Congruence : Two shapes are called congruent if they have the same shape and size. Two integers are called congruent modulo $x$ if they have the same remainder in a division by $x.$
Corresponding length : Congruent or similar shapes can be mapped onto each other using translations, reflections, rotations and in the case of similarity dilations. Lengths are called corresponding lengths if they are mapped on top of each other by that mapping.
Independence : Random variables $X,$ $Y$ are called independent if $P[X\in A, Y\in B]=P[X \in A]P[Y \in B].$ Independent identically distributed random variables feature prominently in the law of large numbers and the central limit theorem. Vectors $x_1,x_2\ldots, x_n$ are called linearly independent if $\lambda_1 x_1+\lambda_2 x_2+\ldots+\lambda_n x_n=0$ implies $\lambda_1=\lambda_2=\ldots=\lambda_n=0.$
Ratio : A ratio is a comparison of two numbers using a division.
Right angle : A right angle is an angle equal to $90^{\circ}.$
Similar triangle : A similar triangle is a triangle with the same shape but not necessarily the same size. Ratios of corresponding side lengths and corresponding angles are the same in similar triangle. This fact is used to be able to uniquely define the trigonometric functions using ratios of side lengths in right triangles. Two triangles are similar if they share two angles (and therefore all three) or if all 3 ratios of the lengths of corresponding sides in the two triangles are the same. Two triangles are also similar if two ratios of lengths of corresponding sides in the two triangles are the same and the angle between the two sides in the two triangles is the same.

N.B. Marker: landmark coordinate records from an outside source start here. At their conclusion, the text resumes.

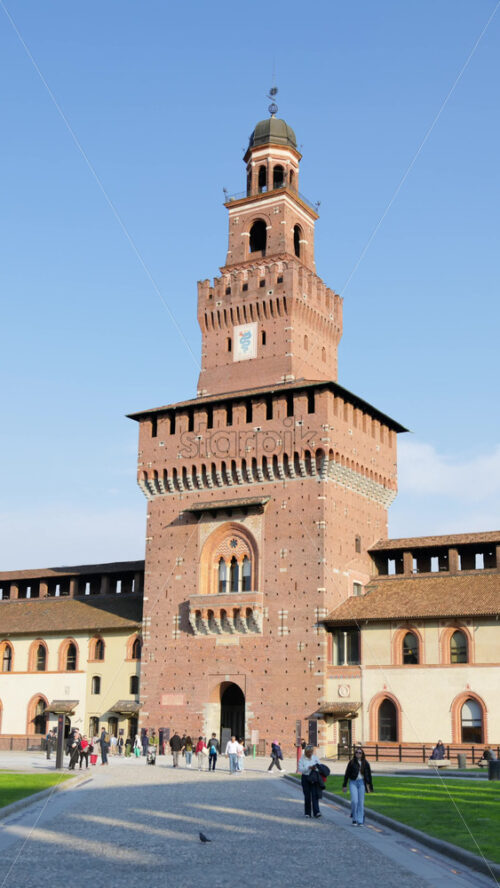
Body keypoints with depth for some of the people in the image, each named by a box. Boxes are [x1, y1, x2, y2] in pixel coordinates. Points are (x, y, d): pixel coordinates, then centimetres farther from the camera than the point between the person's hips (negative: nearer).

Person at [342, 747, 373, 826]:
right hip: (353, 782, -1)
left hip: (361, 783, 1)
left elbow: (369, 775, 8)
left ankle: (360, 821, 10)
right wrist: (344, 785, 4)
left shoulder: (365, 763, 3)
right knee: (354, 801, -12)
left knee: (361, 802, 2)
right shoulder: (352, 762, -1)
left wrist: (370, 786, 6)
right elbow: (347, 774, 4)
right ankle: (354, 818, 8)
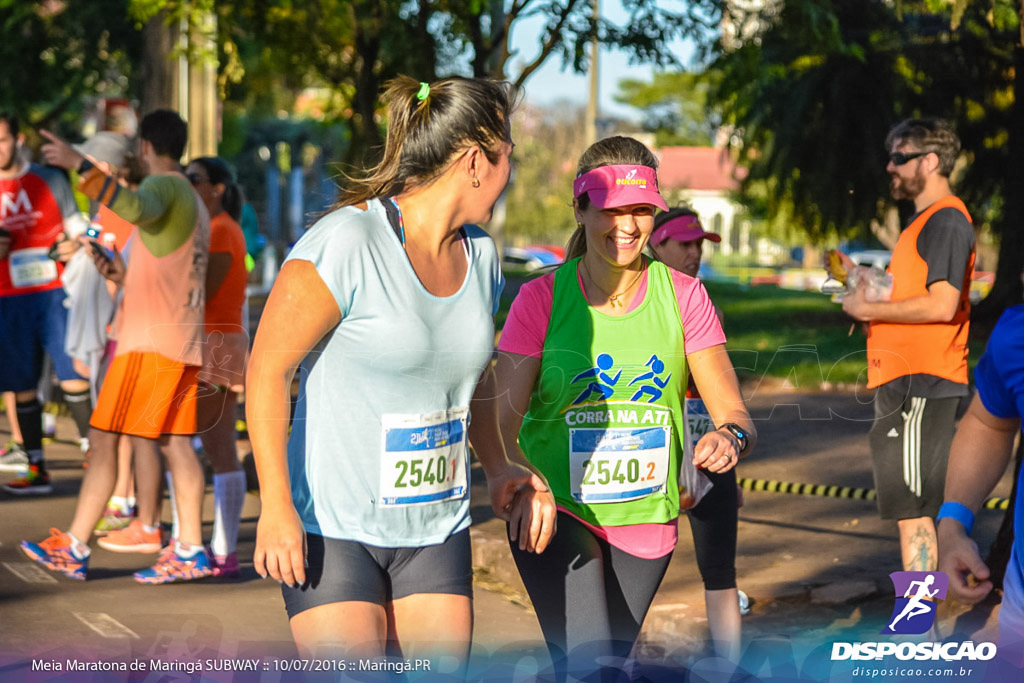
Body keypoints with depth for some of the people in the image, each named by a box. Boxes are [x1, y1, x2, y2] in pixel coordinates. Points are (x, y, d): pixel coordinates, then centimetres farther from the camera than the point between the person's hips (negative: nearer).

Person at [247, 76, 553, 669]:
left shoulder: (479, 253, 8)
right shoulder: (348, 243, -16)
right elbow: (268, 366, -14)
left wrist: (497, 465, 20)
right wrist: (276, 506, -19)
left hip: (437, 530, 7)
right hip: (332, 528, -6)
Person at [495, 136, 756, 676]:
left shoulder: (683, 296, -3)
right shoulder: (542, 298, -8)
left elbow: (735, 415, -4)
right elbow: (502, 424, -10)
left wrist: (731, 437, -28)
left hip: (647, 520, 3)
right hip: (557, 511, -3)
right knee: (590, 669, -20)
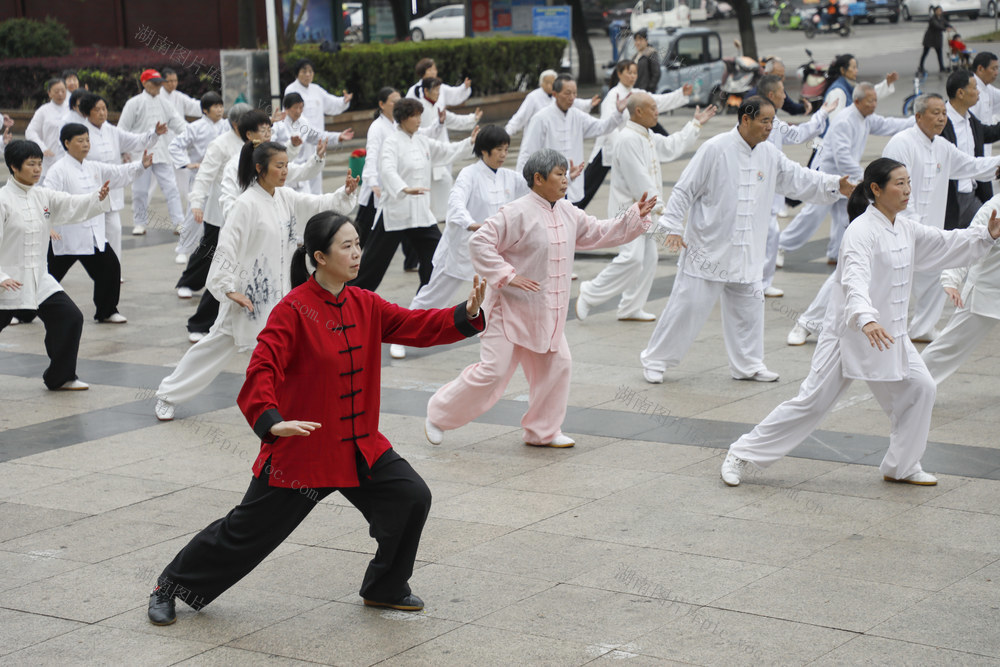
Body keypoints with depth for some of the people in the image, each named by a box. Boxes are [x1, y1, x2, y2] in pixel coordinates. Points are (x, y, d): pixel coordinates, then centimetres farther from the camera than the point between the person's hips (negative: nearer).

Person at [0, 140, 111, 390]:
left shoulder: (43, 196, 6)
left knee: (69, 318, 1)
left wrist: (99, 197, -24)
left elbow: (74, 206, -4)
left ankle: (59, 377, 16)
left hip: (38, 279, 6)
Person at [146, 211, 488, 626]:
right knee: (249, 530, 2)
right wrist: (271, 421, -38)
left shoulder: (365, 305, 4)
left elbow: (419, 326, -1)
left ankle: (384, 589, 17)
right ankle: (170, 586, 24)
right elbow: (262, 369, -23)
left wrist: (468, 313, -16)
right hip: (299, 448, -6)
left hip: (359, 446, 6)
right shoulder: (293, 310, -17)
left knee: (411, 498, -5)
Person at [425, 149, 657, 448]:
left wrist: (635, 216, 11)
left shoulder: (568, 213, 8)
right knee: (492, 372, -9)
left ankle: (542, 432, 24)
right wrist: (506, 275, -22)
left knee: (556, 365, 8)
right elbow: (479, 243, -19)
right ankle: (439, 415, 9)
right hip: (511, 310, -8)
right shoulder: (517, 213, -17)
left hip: (547, 313, 8)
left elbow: (598, 233, 19)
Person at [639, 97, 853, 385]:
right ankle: (655, 359, 10)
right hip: (708, 248, -6)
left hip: (746, 252, 6)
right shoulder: (715, 149, -14)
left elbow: (799, 178, 10)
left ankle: (747, 364, 27)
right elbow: (684, 190, -11)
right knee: (688, 305, -3)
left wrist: (836, 184, -3)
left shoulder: (769, 154, 6)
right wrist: (673, 228, -17)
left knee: (748, 306, 13)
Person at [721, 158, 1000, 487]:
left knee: (919, 388, 5)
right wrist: (866, 319, -51)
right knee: (811, 402, -6)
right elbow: (855, 277, -35)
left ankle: (901, 466, 20)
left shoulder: (906, 228, 7)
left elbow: (945, 244, 20)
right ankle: (742, 455, 3)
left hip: (889, 333, 8)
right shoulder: (862, 230, -20)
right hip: (849, 333, -8)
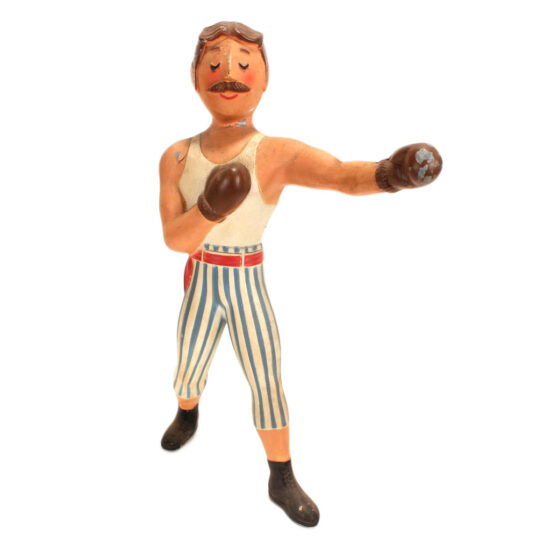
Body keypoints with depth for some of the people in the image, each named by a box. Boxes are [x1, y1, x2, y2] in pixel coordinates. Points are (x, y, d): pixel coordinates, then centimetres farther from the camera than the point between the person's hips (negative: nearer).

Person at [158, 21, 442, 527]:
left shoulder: (278, 155, -20)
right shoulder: (177, 157, -10)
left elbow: (346, 175, -37)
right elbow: (174, 240, -17)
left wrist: (391, 172, -61)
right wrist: (210, 209, -39)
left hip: (250, 289, -2)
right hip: (202, 288, 2)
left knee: (268, 386, 6)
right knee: (188, 372, 21)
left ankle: (282, 480, 29)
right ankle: (187, 416, 59)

Similarity : Two shapes are called congruent if they have the same shape and size. Corresponding angles are the same in similar shapes and the ratio of corresponding side length is constant.
Given is a right triangle that has a hypotenuse of length $c.$ One of the other angles is $\alpha$ and the leg adjacent to this angle has length $b.$ Then we define $\cos \alpha:=\frac{b}{c}.$ Why is this definition independent of the specific triangle?